Uno de los parajes naturales más espectaculares que tenemos en España es, sin lugar a dudas, el Lago de Sanabria. Es un lugar sencillamente especial, pero que cuenta con una espectacular y fascinante historia tras ella. Cuenta una leyenda que existe un pueblo inundado bajo sus aguas, nada más y nada menos que Valverde de Lucerna.

Y es que en la noche de San Juan no se escuchan las campanas de la iglesia de este pueblo, que quedó anegado en este precioso Lago. Todo por el egoísmo y la falta de caridad de sus gentes. ¿Qué ocurrió exactamente? Un peregrino, que resultó ser el mismísimo Jesucristo, comenzó a llamar a todas las puertas del pueblo para solicitar cobijo. Y, por miedo de poner sus bienes en peligro, se negaron a ayudarle.

Así que los vecinos de Valverde de Lucerna fueron castigados, quedando anegados bajo las aguas del Lago. Todo porque empieza a brotar un grandísimo caudal de agua que dejó inundado al pueblo en cuestión de horas. Justo al día siguiente, el sol iluminó el valle y un espectacular lago, que cubre lo que antes era conocido como pueblo.

Únicamente sobresale una pequeña isla en el preciso lugar donde se encontraba el horno de leña. Días más tarde, un vecino junto a la ayuda de sus bueyes, intenta sacar de las profundidades del Lago las campanas de la iglesia. Solamente logra sacar una de ellas, pero la otra continua en el fondo. Y eso significará algo más.

Lago de Sanabria | España

Lejos de que todo quede ahí, el día de San Juan ocurre algo más. Y es que las personas que son generosas y caritativas se dice que aún oyen el tañido de la campana que aún se encuentra en el Lago. Todos son historias que siguen presentes en la vida de los habitantes de la zona. Pero parece una auténtica premonición de lo que ocurrió el pasado año 1959. La negligencia, avaricia o ambas a la vez hicieron de las suyas. Todo por sacar la mayor rentabilidad en cuanto a la producción de electricidad de la presa del embalse de Vega de Tera.

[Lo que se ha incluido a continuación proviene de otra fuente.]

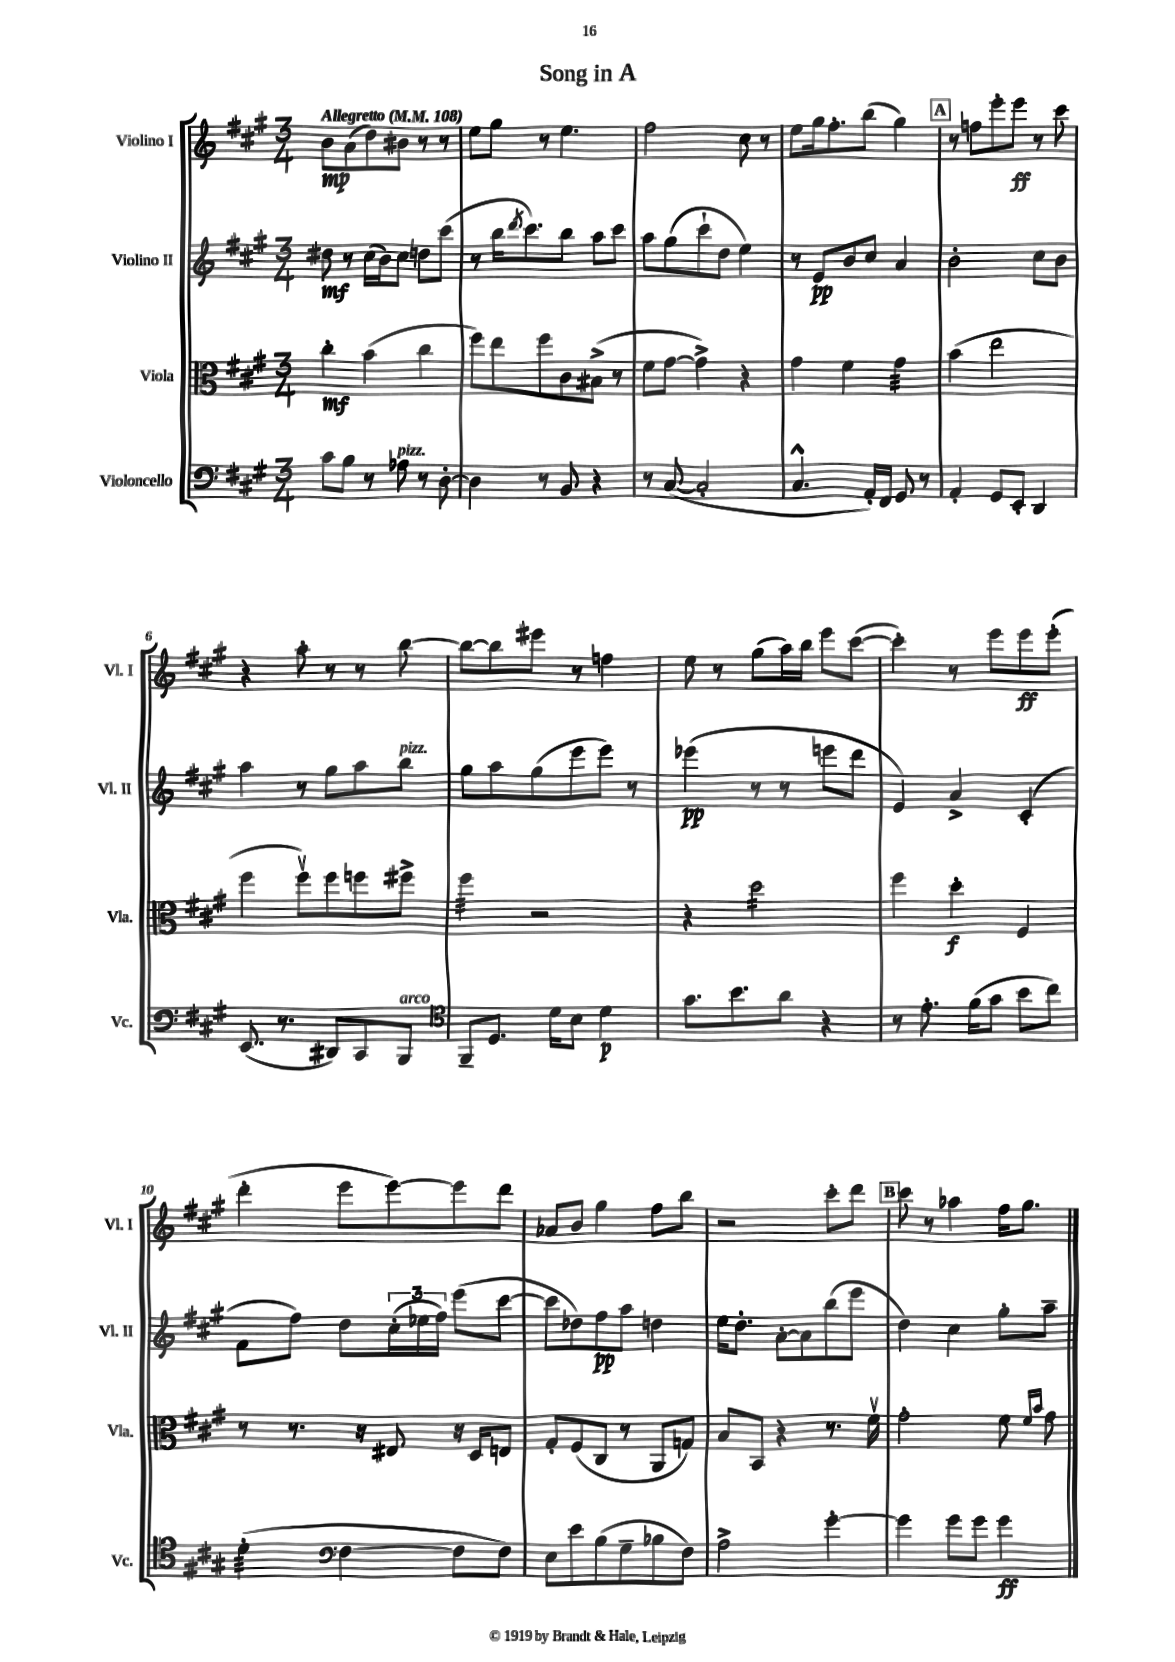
\header { title = "Song in A" }
<<
\new StaffGroup <<
\new Staff = "s0" \with { instrumentName = "Violino I" shortInstrumentName = "Vl. I" } {
    \clef treble \key a \major \numericTimeSignature \time 3/4 \tempo "Allegretto" 4 = 108
    b'8\mp a'8( d''8) bis'8 r8 r8 |
    e''8 gis''8 r8 e''4. |
    fis''2 cis''8 r8 |
    e''8 gis''16 fis''8.-. b''8( gis''4) |
    \mark \markup { \box "A" } r8 f''8 e'''8-. e'''8\ff r8 cis'''8 |
    r4 a''8-. r8 r8 b''8~ |
    b''8~ b''8 eis'''8 r8 f''4 |
    e''8 r8 gis''8( a''16) b''16 e'''8 cis'''8~( |
    cis'''4-.) r8 e'''8 e'''8\ff e'''8-.( |
    d'''4-. e'''8 e'''8~) e'''8 d'''8 |
    aes'8 b'8 gis''4 fis''8 b''8 |
    r2 cis'''8-. d'''8 |
    \mark \markup { \box "B" } cis'''8 r8 aes''4 fis''16 gis''8. \bar "|." |
}
\new Staff = "s1" \with { instrumentName = "Violino II" shortInstrumentName = "Vl. II" } {
    \clef treble \key a \major \numericTimeSignature \time 3/4
    dis''8\mf r8 cis''16( b'16) cis''8 d''8 cis'''8( |
    r8 b''16 \acciaccatura { d'''8 } cis'''8.) b''8 a''8 cis'''8 |
    a''8 gis''8( cis'''8-! d''8 e''4) |
    r8 e'8\pp b'8 cis''8 a'4 |
    \mark \markup { \box "A" } b'2-. cis''8 b'8 |
    a''4 r8 gis''8 a''8 b''8^\markup { \italic "pizz." } |
    gis''8 a''8 gis''8( e'''8 e'''8) r8 |
    ees'''4\pp( r8 r8 e'''8 d'''8 |
    e'4) a'4-> cis'4-.( |
    fis'8 fis''8) d''8 \tuplet 3/2 { cis''16-.( ees''16 fis''16) } e'''8( cis'''8~ |
    cis'''8 des''8) fis''8\pp a''8 d''4 |
    e''16 d''8.-. a'8~-. a'8 b''8( e'''8 |
    \mark \markup { \box "B" } d''4) cis''4 gis''8-. a''8-- \bar "|." |
}
\new Staff = "s2" \with { instrumentName = "Viola" shortInstrumentName = "Vla." } {
    \clef alto \key a \major \numericTimeSignature \time 3/4
    cis''4-.\mf b'4( cis''4 |
    fis''8) e''8 fis''8 cis'8 bis8->( r8 |
    fis'8 gis'8~ gis'4->) r4 |
    gis'4 fis'4 gis'4:32 |
    \mark \markup { \box "A" } b'4( e''2 |
    fis''4 fis''8\upbow) fis''8 f''8 fis''8-> |
    fis''4:32 r2 |
    r4 d''2:16 |
    fis''4 d''4-.\f fis4 |
    r8 r8. r16 eis8 r16 d16 e8 |
    gis8-. fis8( cis8 r8 a,8 g8) |
    b8 b,8 r4 r8. fis'16\upbow |
    \mark \markup { \box "B" } gis'2-. fis'8 \grace { fis'16 b'16 } gis'8 \bar "|." |
}
\new Staff = "s3" \with { instrumentName = "Violoncello" shortInstrumentName = "Vc." } {
    \clef bass \key a \major \numericTimeSignature \time 3/4
    cis'8 b8 r8 aes8^\markup { \italic "pizz." } r8 d8~-. |
    d4 r8 b,8 r4 |
    r8 cis8~( cis2-. |
    cis4.-^ a,16-.) fis,16 gis,8 r8 |
    \mark \markup { \box "A" } a,4-. gis,8 e,8-. d,4 |
    e,8.( r8. dis,8) cis,8 b,,8^\markup { \italic "arco" } |
    \clef tenor fis,8-- d8. d'16 b8 d'4\p |
    gis'8. b'8. a'8 r4 |
    r8 e'8.-. fis'16( gis'8 b'8 cis''8) |
    d'4:32-.( \clef bass fis4~ fis8 fis8) |
    e8 e'8 b8( gis8-- bes8 fis8) |
    a2-> gis'4~-. |
    \mark \markup { \box "B" } gis'4 gis'8 gis'8 gis'4\ff \bar "|." |
}
>>
>>
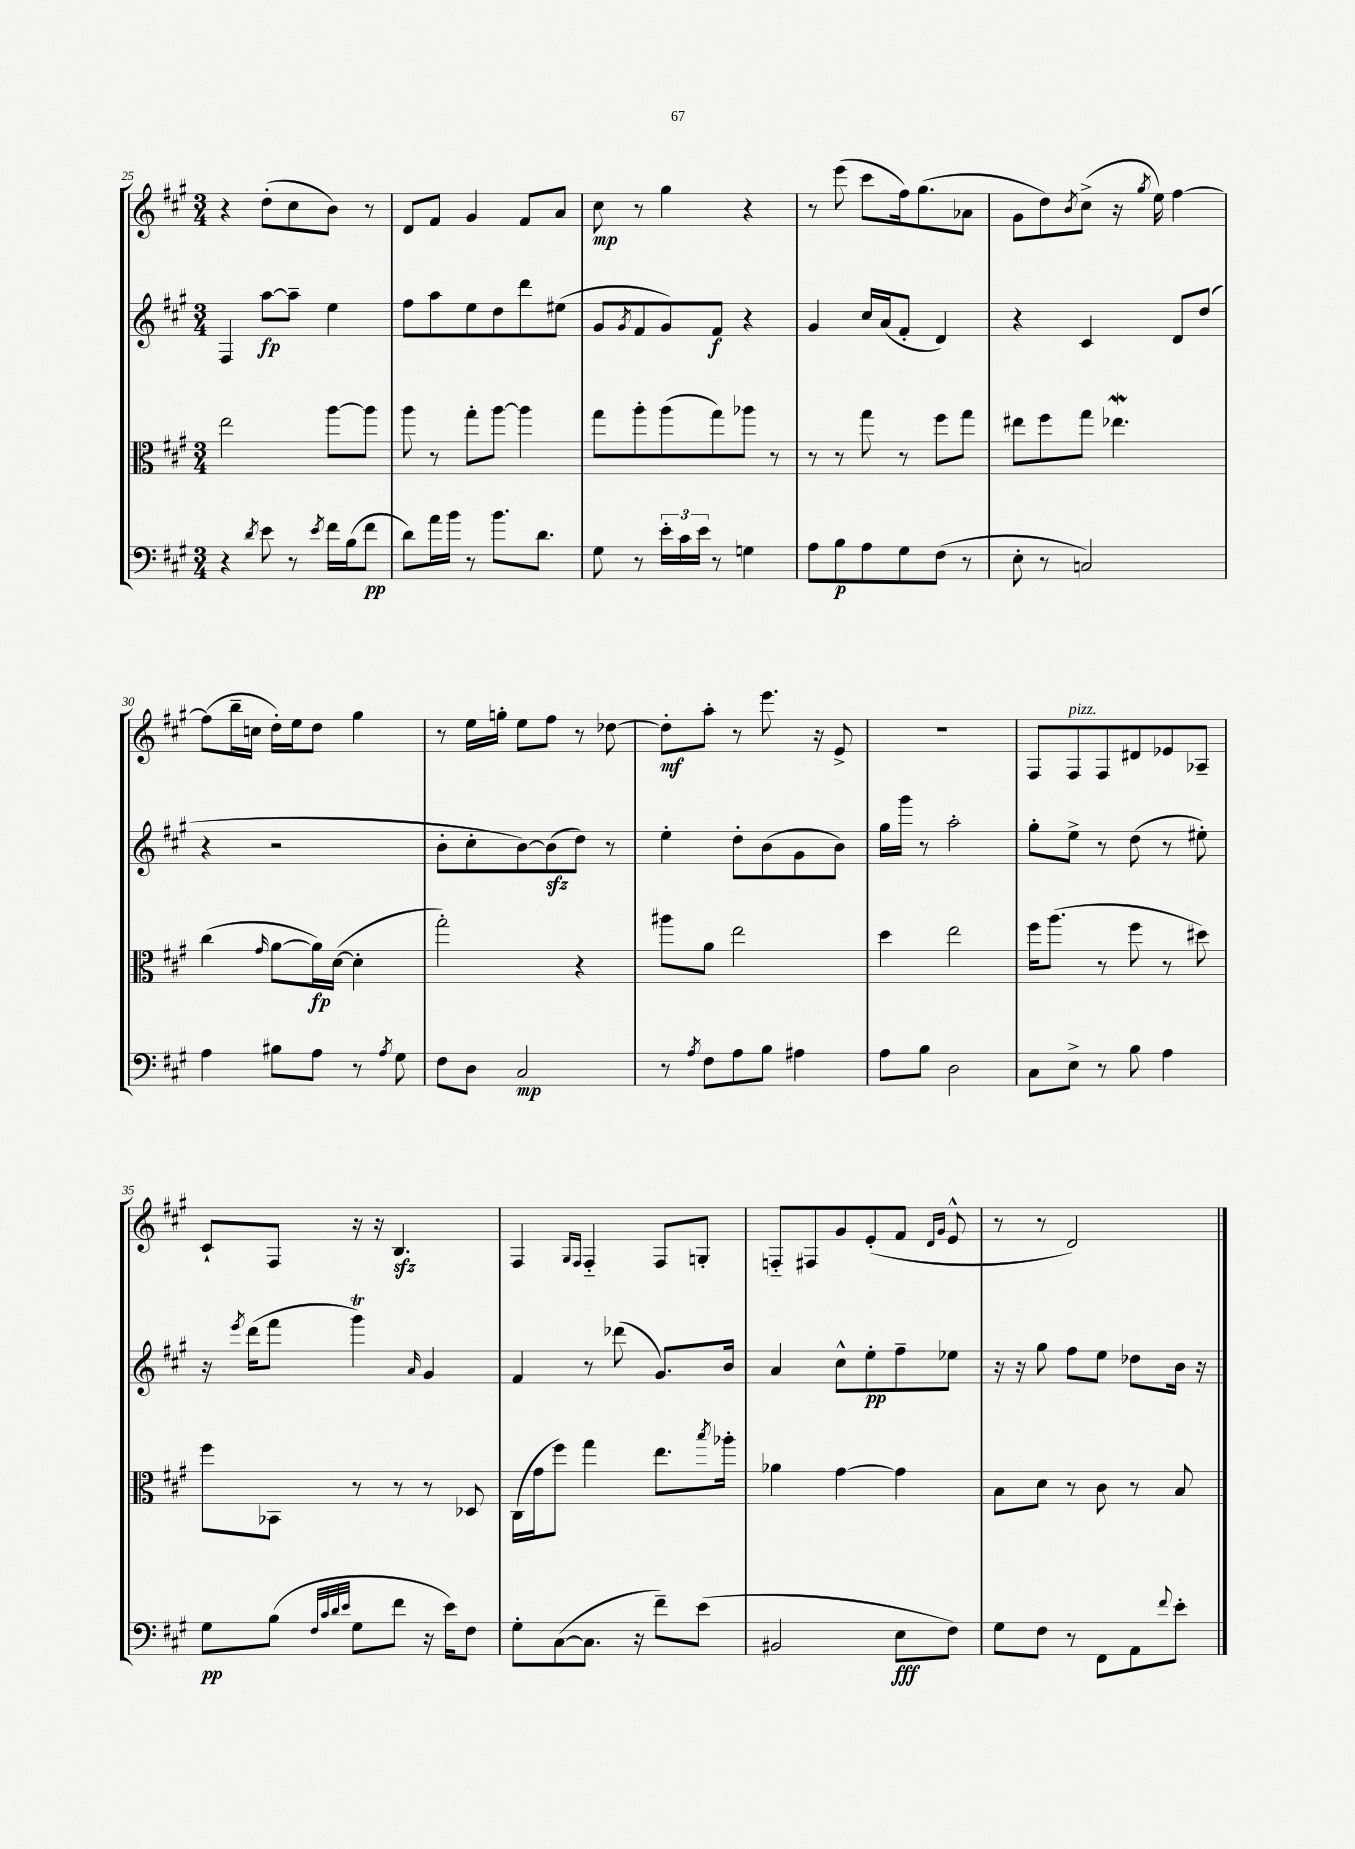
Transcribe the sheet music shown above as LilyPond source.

<<
\new StaffGroup <<
\new Staff = "s0" {
    \clef treble \key a \major \numericTimeSignature \time 3/4
    r4 d''8-.( cis''8 b'8) r8 |
    d'8 fis'8 gis'4 fis'8 a'8 |
    cis''8\mp r8 gis''4 r4 |
    r8 e'''8( cis'''8 fis''16) gis''8.( aes'8 |
    gis'8 d''8) \acciaccatura { b'8 } cis''8->( r16 \acciaccatura { gis''8 } e''16) fis''4~ |
    fis''8( b''16-- c''16 d''16-.) e''16 d''8 gis''4 |
    r8 e''16 g''16-. e''8 fis''8 r8 des''8~ |
    des''8-.\mf a''8-. r8 e'''8. r16 e'8-> |
    R2. |
    fis8 fis8^\markup { \italic "pizz." } fis8 dis'8 ees'8 aes8-- |
    cis'8-! fis8 r16 r16 b4.\sfz |
    fis4 \grace { gis16 fis16 } fis4-_ fis8 g8-. |
    f8-_ fis8 gis'8 e'8-.( fis'8 \grace { d'16 gis'16 } e'8-^ |
    r8 r8 d'2) \bar "|." |
}
\new Staff = "s1" {
    \clef treble \key a \major \numericTimeSignature \time 3/4
    fis4 a''8~\fp a''8-- e''4 |
    fis''8 a''8 e''8 d''8 d'''8 eis''8( |
    gis'8 \acciaccatura { gis'8 } fis'8 gis'8) fis'8\f r4 |
    gis'4 cis''16 a'16( fis'8-. d'4) |
    r4 cis'4 d'8 d''8( |
    r4 r2 |
    b'8-. cis''8-. b'8~) b'8\sfz( d''8) r8 |
    e''4-. d''8-. b'8( gis'8 b'8) |
    gis''16 gis'''16 r8 a''2-. |
    gis''8-. e''8-> r8 d''8( r8 eis''8-.) |
    r16 \acciaccatura { e'''8 } d'''16( fis'''8 gis'''4\trill) \grace { a'16 } gis'4 |
    fis'4 r8 des'''8( gis'8.) b'16 |
    a'4 cis''8-^ e''8-.\pp fis''8-- ees''8 |
    r16 r16 gis''8 fis''8 e''8 des''8 b'16 r16 \bar "|." |
}
\new Staff = "s2" {
    \clef alto \key a \major \numericTimeSignature \time 3/4
    e''2 a''8~ a''8 |
    a''8 r8 gis''8-. a''8~ a''4 |
    gis''8 a''8-. a''8( gis''8) aes''8 r8 |
    r8 r8 gis''8 r8 fis''8 gis''8 |
    eis''8 fis''8 gis''8 ees''4.\mordent |
    cis''4( \grace { gis'16 } a'8~ a'16\fp) d'16~( d'4-. |
    gis''2-.) r4 |
    ais''8 a'8 e''2 |
    d''4 e''2 |
    fis''16 a''8.( r8 fis''8 r8 dis''8) |
    fis''8 bes,8 r8 r8 r8 des8 |
    cis16( gis'16 fis''8) gis''4 e''8. \acciaccatura { b''8 } aes''16-. |
    aes'4 gis'4~ gis'4 |
    b8 d'8 r8 cis'8 r8 b8 \bar "|." |
}
\new Staff = "s3" {
    \clef bass \key a \major \numericTimeSignature \time 3/4
    r4 \acciaccatura { d'8 } e'8 r8 \acciaccatura { e'8 } fis'16 b16( fis'8\pp |
    d'8) a'16 b'16 r8 b'8. d'8. |
    gis8 r8 \tuplet 3/2 { e'16-. cis'16 e'16 } r8 g4 |
    a8 b8\p a8 gis8 fis8( r8 |
    e8-. r8 c2) |
    a4 bis8 a8 r8 \acciaccatura { a8 } gis8 |
    fis8 d8 cis2\mp |
    r8 \acciaccatura { a8 } fis8 a8 b8 ais4 |
    a8 b8 d2 |
    cis8 e8-> r8 b8 a4 |
    gis8\pp b8( \grace { fis32 cis'32 d'32 e'32 } gis8 fis'8 r16 e'16) fis8 |
    gis8-. cis8~( cis8. r16 fis'8--) e'8( |
    bis,2 e8\fff fis8) |
    gis8 fis8 r8 fis,8 a,8 \appoggiatura { fis'8 } e'8-. \bar "|." |
}
>>
>>
\layout { \context { \Score currentBarNumber = #25 } }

La rotura de esa presa provocó que Ribadelago quedara completamente anegado, siendo arrastrado a muchos de sus habitantes hasta el fondo del Lago. Esta vez, las campanas sí que tenían almas por las que llorar. De hecho, lo siguen haciendo tanto en Ribadelago Viejo como, por supuesto, en Nuevo Ribadelago. Allí fueron ubicados aquellos que sobrevivieron a esta tragedia.

Con lo cual, Valverde de Lucerna siempre ha sido una leyenda que ha estado más que presente en la vida de los habitantes de la zona. Lo estuvo aún más después de lo que sucedió en 1959. Es más que evidente que las leyendas siempre nos dan lecciones y la vida lo sigue demostrando día tras día. Sea como sea, el Lago de Sanabria siempre seguirá guardando muchos secretos. Tiene tantos como belleza desprende, no cabe la más mínima duda.